[Development] QString and related changes for Qt 6

Tue May 12 12:36:23 CEST 2020

> On 12 May 2020, at 11:34, André Pönitz <apoenitz at t-online.de> wrote:
> 
> On Tue, May 12, 2020 at 07:49:06AM +0000, Lars Knoll wrote:
>> I believe it’s important to leave the non Unicode world behind us [...]
> 
> Is that meant to be a convincing technical argument?

This is nothing technical per se.
> 
>>   * We have extensive support for legacy text encodings in Qt Core, that
>>   should not be there anymore in 2020
> 
> To clarify, since this kind of things is easily misread:
> 
>  "It should not be _in Qt Core_, but it should be somewhere else _in Qt_."
> 
> Getting easy access to encodings is a valuable feature of Qt.
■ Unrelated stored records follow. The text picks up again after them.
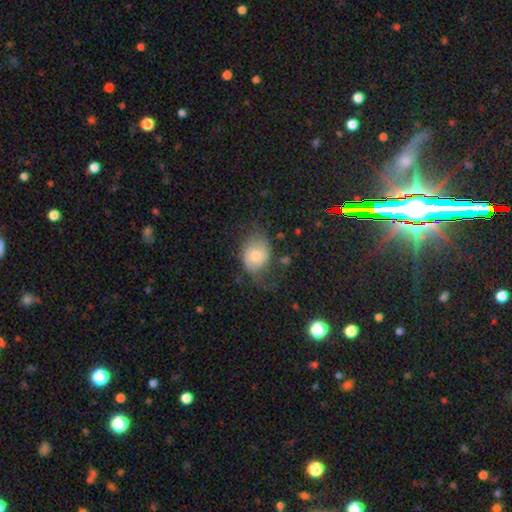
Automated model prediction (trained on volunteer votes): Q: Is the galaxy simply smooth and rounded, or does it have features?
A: smooth — 53%.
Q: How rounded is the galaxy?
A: in between — 62%.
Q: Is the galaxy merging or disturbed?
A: none — 42%.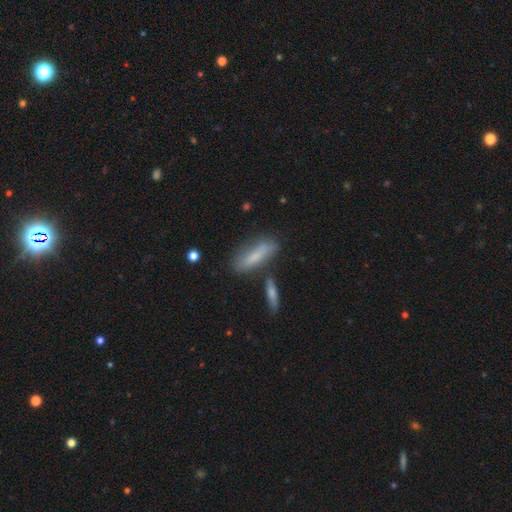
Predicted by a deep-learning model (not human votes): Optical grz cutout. It shows a smooth galaxy with no disk features (67%) that is cigar-shaped (51%). Merging: none (67%).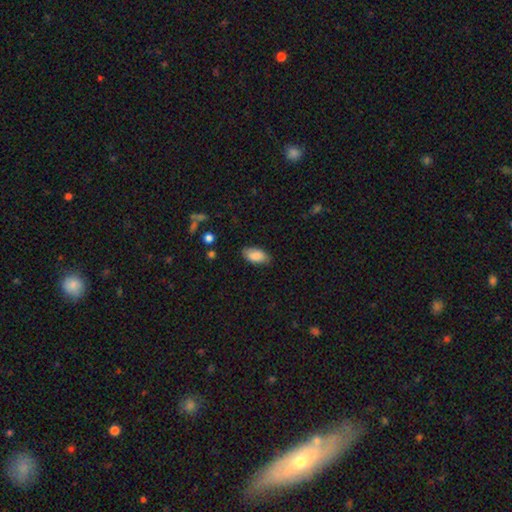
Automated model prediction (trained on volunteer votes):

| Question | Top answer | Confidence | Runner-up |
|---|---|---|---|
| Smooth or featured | smooth | 85% | featured or disk (8%) |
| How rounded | in between | 93% | cigar-shaped (4%) |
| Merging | none | 82% | minor disturbance (14%) |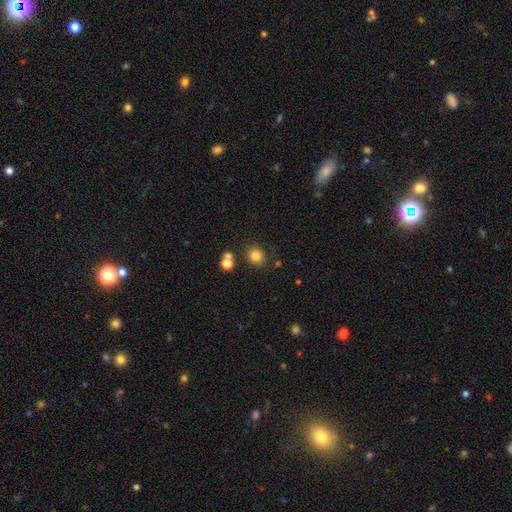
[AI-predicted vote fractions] Overall: smooth (82%). How rounded: round (76%). Merging: none (79%).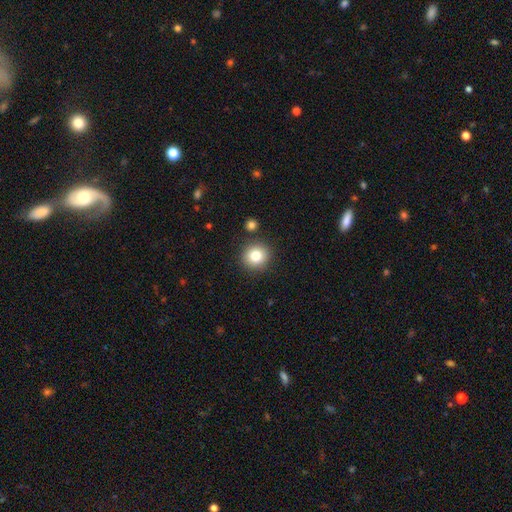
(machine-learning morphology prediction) Smooth or featured? Predicted: smooth (p=0.81). How rounded? Predicted: round (p=0.91). Merging? Predicted: none (p=0.87).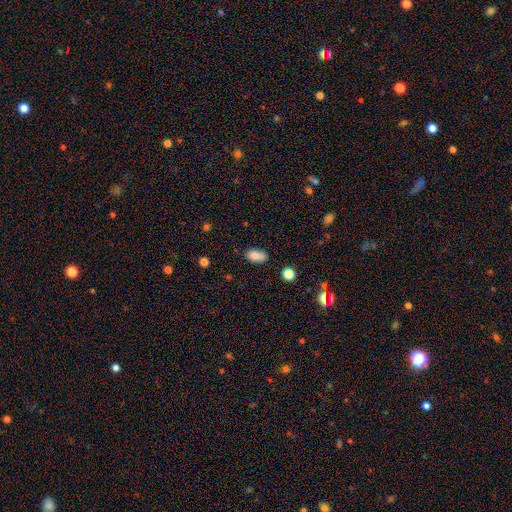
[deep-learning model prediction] Q: Smooth or featured?
A: smooth (84%); runner-up: star or artifact (9%)
Q: How rounded?
A: in between (89%); runner-up: cigar-shaped (6%)
Q: Merging?
A: none (74%); runner-up: minor disturbance (18%)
A separate library that uses ICU behind the scenes is something I agree with. QTextCodec in it’s current form not so much.
> 
>>   * We offer options to generate HTML or XML in legacy encodings, even
>>   though the standard clearly says that those are deprecated
>> 
>>   * to/fromLocal8Bit() should be equivalent to to/fromUtf8() on all but
>>   Windows (where we’re still a few years away from fully getting rid of
>>   this)
>> 
>>   * source code encoding is undefined
>>   Cleaning this up has progressed quite a bit, and a lot of changes in
>>   various classes have been merged. There’s a large set of changes
>>   currently being reviewed the remove QTextCodec as a dependency in Qt
>>   (it’ll get moved to libQt5Compat), and introduce a new QStringConverter
>>   class, that can handle transcoding between Unicode encodings, Latin1
>>   and the system locale. For all systems except Windows, we make the
>>   additional assumption that the system locale is UTF-8 (see also my
>>   other mail about UTF-8 as System locale on Windows).
> 
> libQt5Compat is something that's likely to go away in Qt 7. I don't see the
> general need for text codecs going away. So it would make more sense to have
> them in a module of their own from the beginning.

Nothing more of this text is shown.